Auto-Scaling: Balancing Utilization and Reliability
Jacek, a member of Google’s Autopilot team, delved into auto-scaling, a critical mechanism for achieving high utilization without compromising reliability. Autopilot’s vertical scaling adjusts resource limits (CPU/memory) for fixed replicas, while horizontal scaling modifies replica counts. Jacek presented data from an Autopilot paper, showing that auto-scaled services maintain memory slack below 20% for median cases, compared to over 60% for manually managed services. Crucially, automation reduces outage risks by dynamically adjusting limits, as demonstrated in a real-world case where Autopilot preempted a memory-induced crash. However, auto-scaling introduces complexity, particularly feedback loops, where overzealous caching or load shedding can destabilize resource allocation, requiring careful integration with application-specific metrics.
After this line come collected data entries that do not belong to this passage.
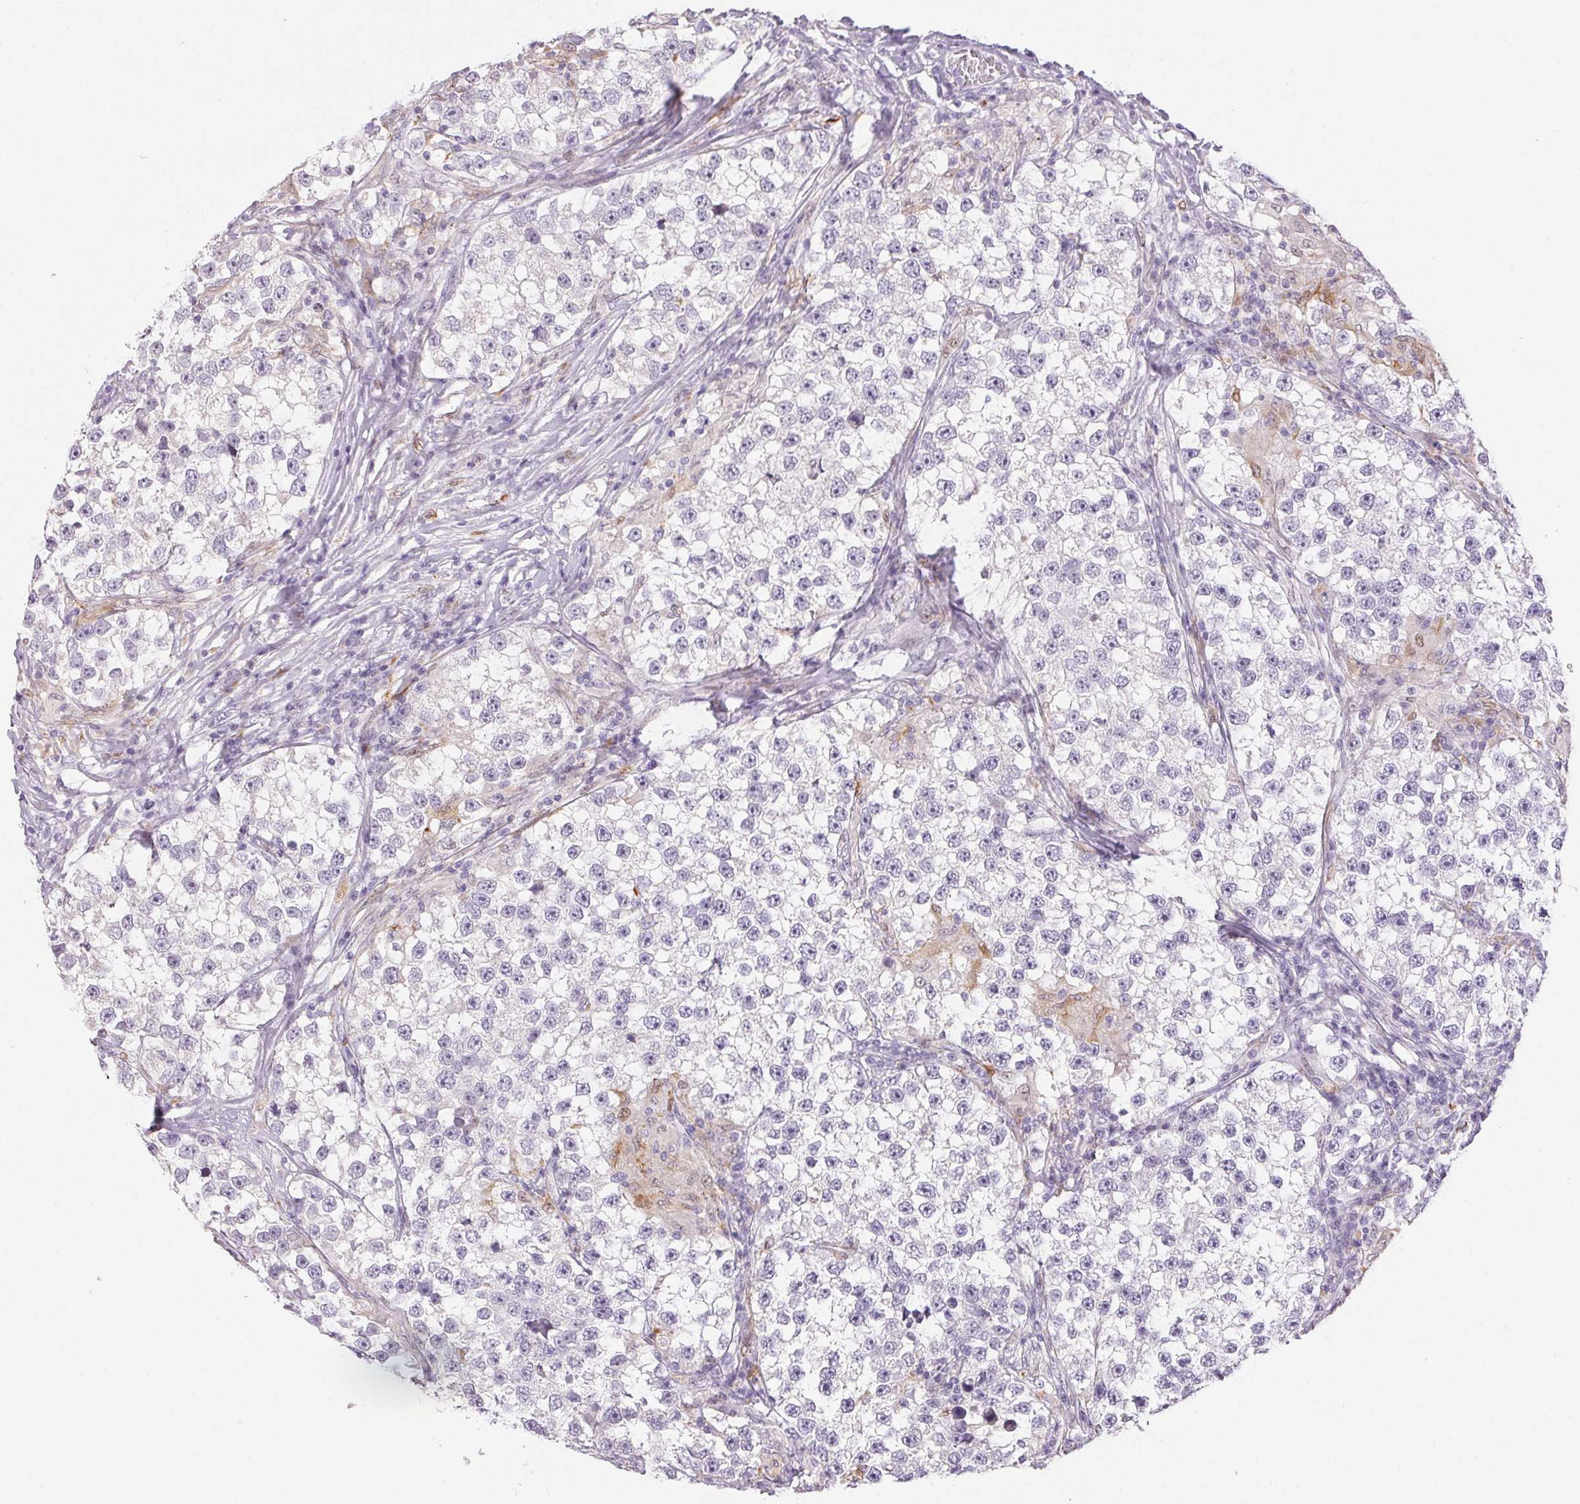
{"staining": {"intensity": "negative", "quantity": "none", "location": "none"}, "tissue": "testis cancer", "cell_type": "Tumor cells", "image_type": "cancer", "snomed": [{"axis": "morphology", "description": "Seminoma, NOS"}, {"axis": "topography", "description": "Testis"}], "caption": "High power microscopy histopathology image of an immunohistochemistry (IHC) image of testis seminoma, revealing no significant staining in tumor cells. The staining is performed using DAB (3,3'-diaminobenzidine) brown chromogen with nuclei counter-stained in using hematoxylin.", "gene": "RPGRIP1", "patient": {"sex": "male", "age": 46}}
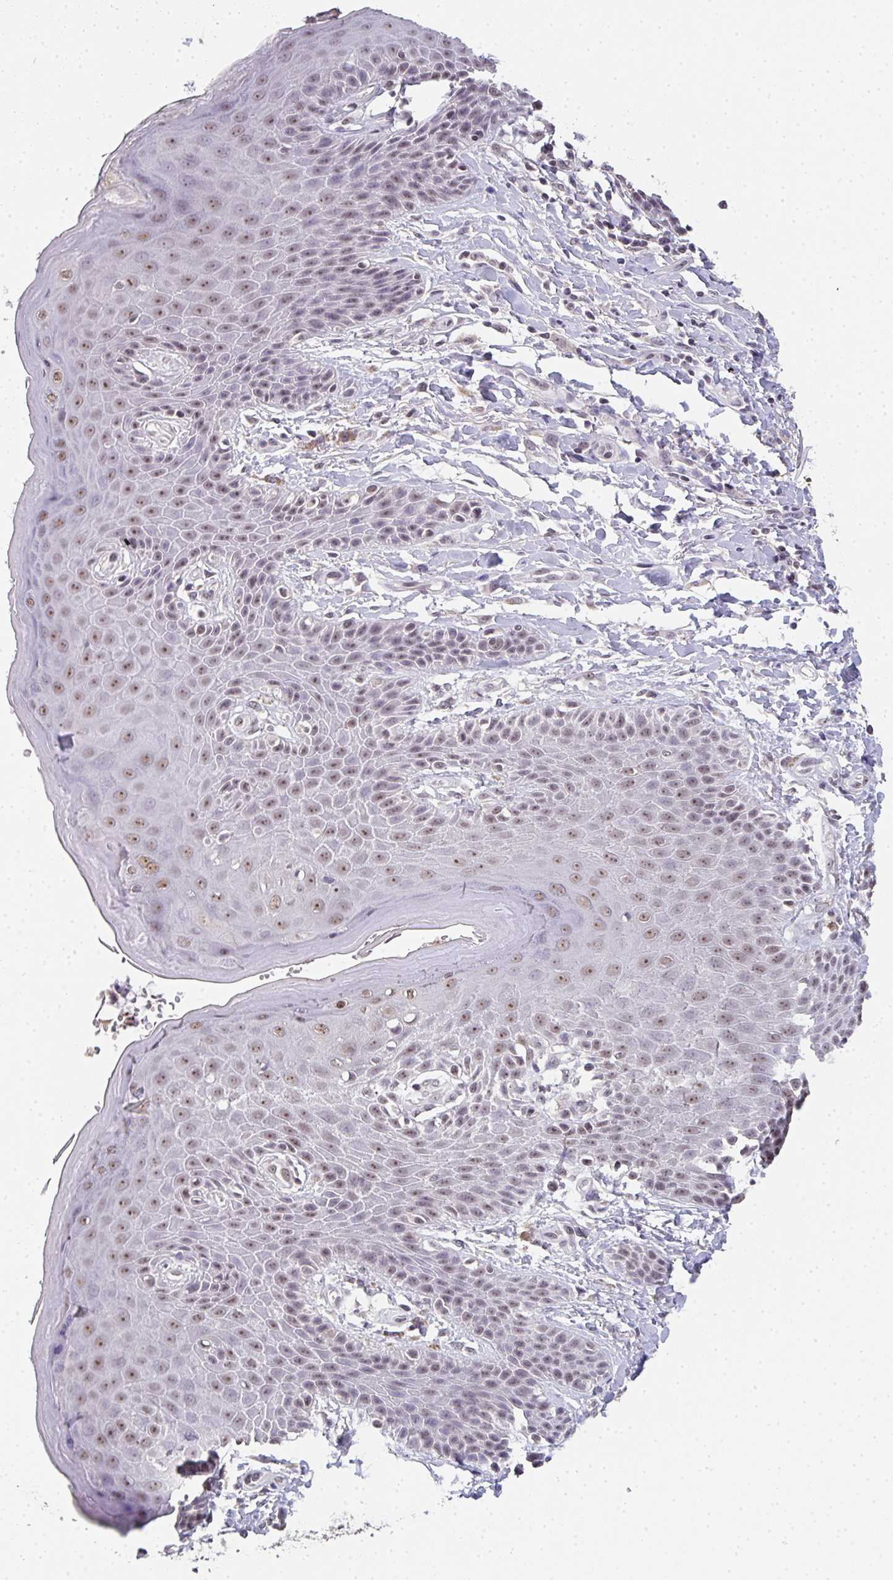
{"staining": {"intensity": "moderate", "quantity": ">75%", "location": "nuclear"}, "tissue": "skin", "cell_type": "Epidermal cells", "image_type": "normal", "snomed": [{"axis": "morphology", "description": "Normal tissue, NOS"}, {"axis": "topography", "description": "Peripheral nerve tissue"}], "caption": "The immunohistochemical stain labels moderate nuclear expression in epidermal cells of unremarkable skin.", "gene": "DKC1", "patient": {"sex": "male", "age": 51}}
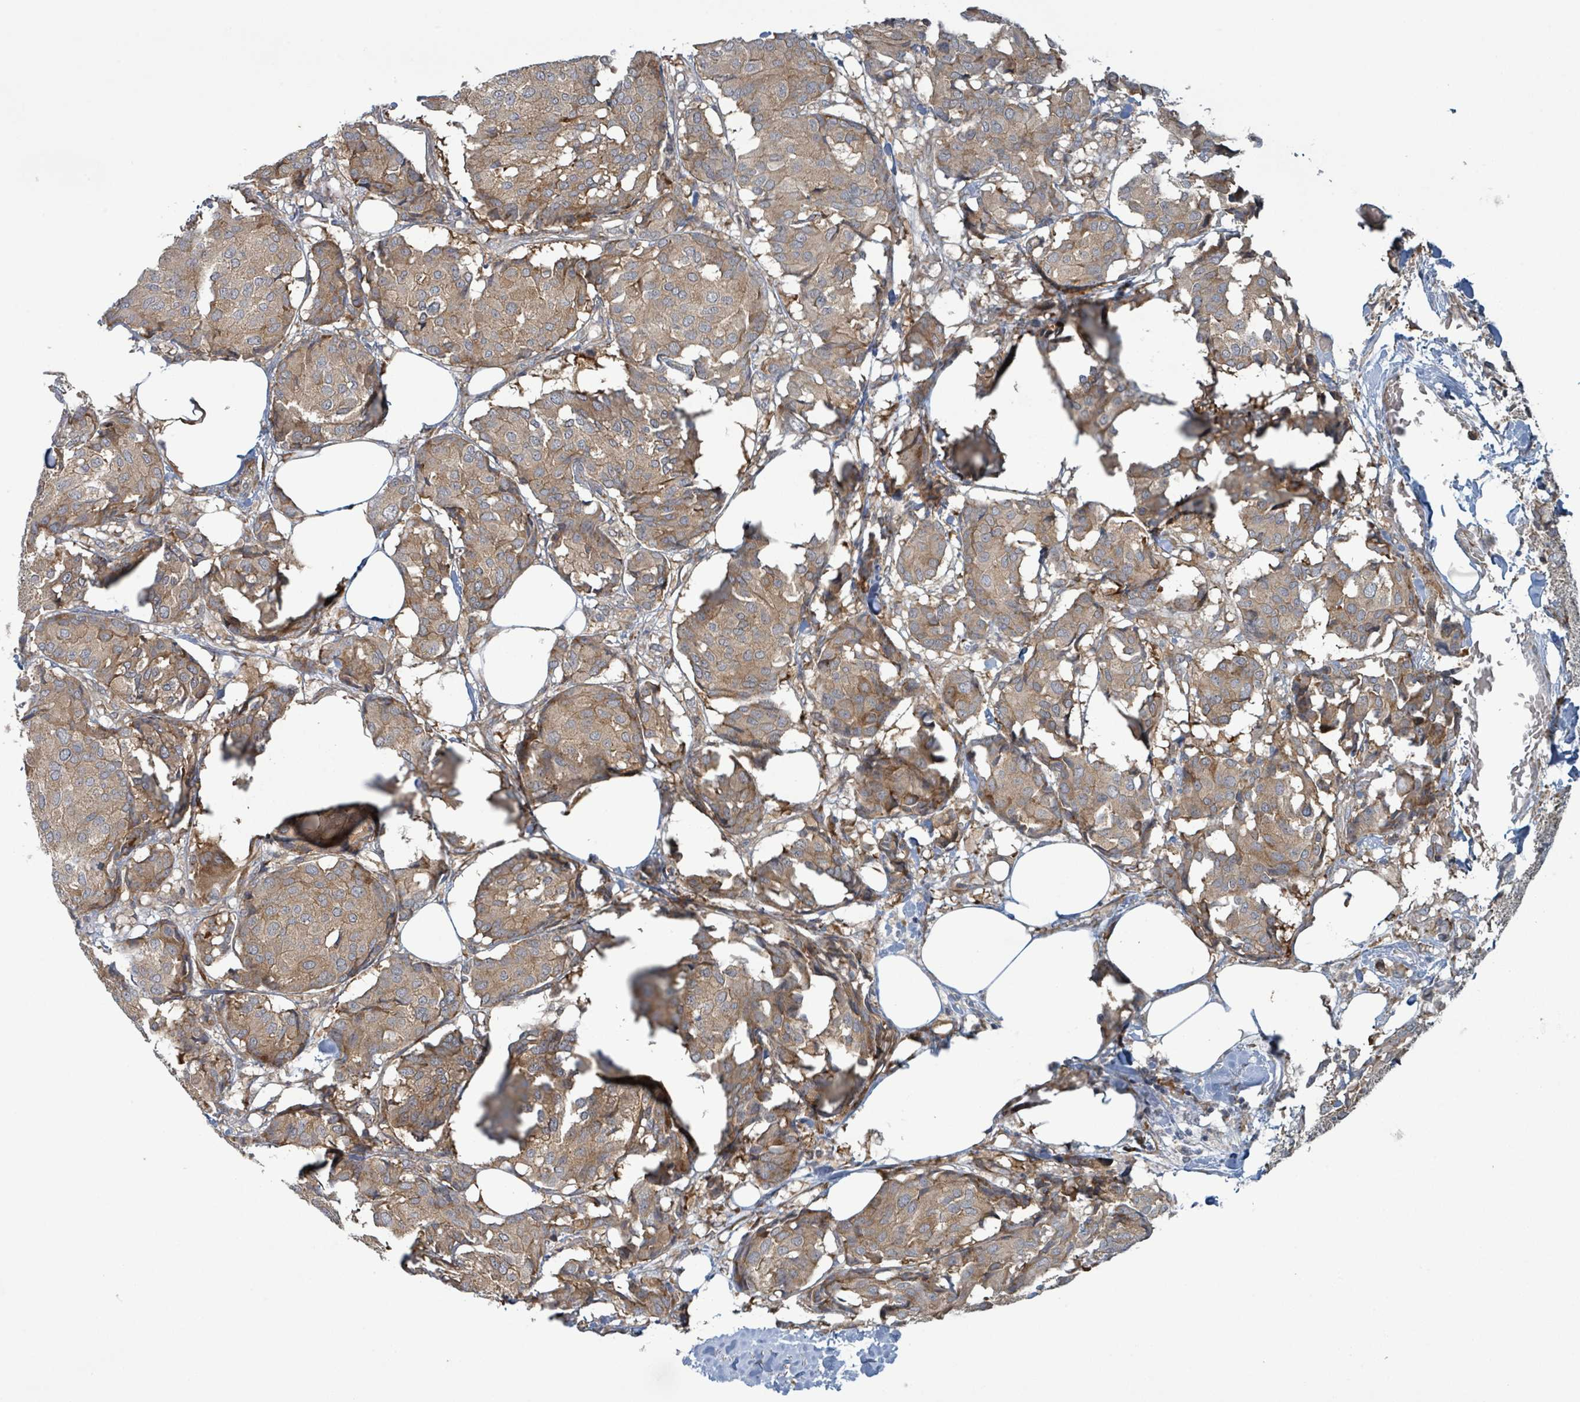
{"staining": {"intensity": "moderate", "quantity": ">75%", "location": "cytoplasmic/membranous"}, "tissue": "breast cancer", "cell_type": "Tumor cells", "image_type": "cancer", "snomed": [{"axis": "morphology", "description": "Duct carcinoma"}, {"axis": "topography", "description": "Breast"}], "caption": "Immunohistochemical staining of human invasive ductal carcinoma (breast) demonstrates moderate cytoplasmic/membranous protein staining in about >75% of tumor cells.", "gene": "OR51E1", "patient": {"sex": "female", "age": 75}}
Java-Specific Challenges in Auto-Scaling
The talk transitioned to language-specific hurdles, with Jacek highlighting Java’s unique challenges in auto-scaling environments. Just-in-Time (JIT) compilation during application startup spikes CPU usage, complicating horizontal scaling decisions. Memory management poses further issues, as Java’s heap size is static, and out-of-memory errors may be masked by garbage collection (GC) thrashing, where excessive CPU is devoted to GC rather than request handling. To address this, Google sets static heap sizes and auto-scales non-heap memory, though Jacek envisioned a future where Java aligns with other languages, eliminating heap-specific configurations. These insights underscore the need for language-aware auto-scaling strategies in heterogeneous environments.
Operational Strategies for Resource Reclamation
Beata concluded by discussing operational techniques like overcommit and workload colocation to reclaim unused resources. Overcommit leverages the low probability of simultaneous resource spikes across unrelated services, allowing Google to pack more workloads onto machines. Colocating high-priority serving jobs with lower-priority batch workloads enables resource reclamation, with batch tasks evicted when serving jobs demand capacity. A 2015 experiment demonstrated significant machine savings through colocation, a concept influencing Kubernetes’ design. These strategies, combined with auto-scaling, create a robust framework for efficiency, though they demand rigorous isolation to prevent interference between workloads.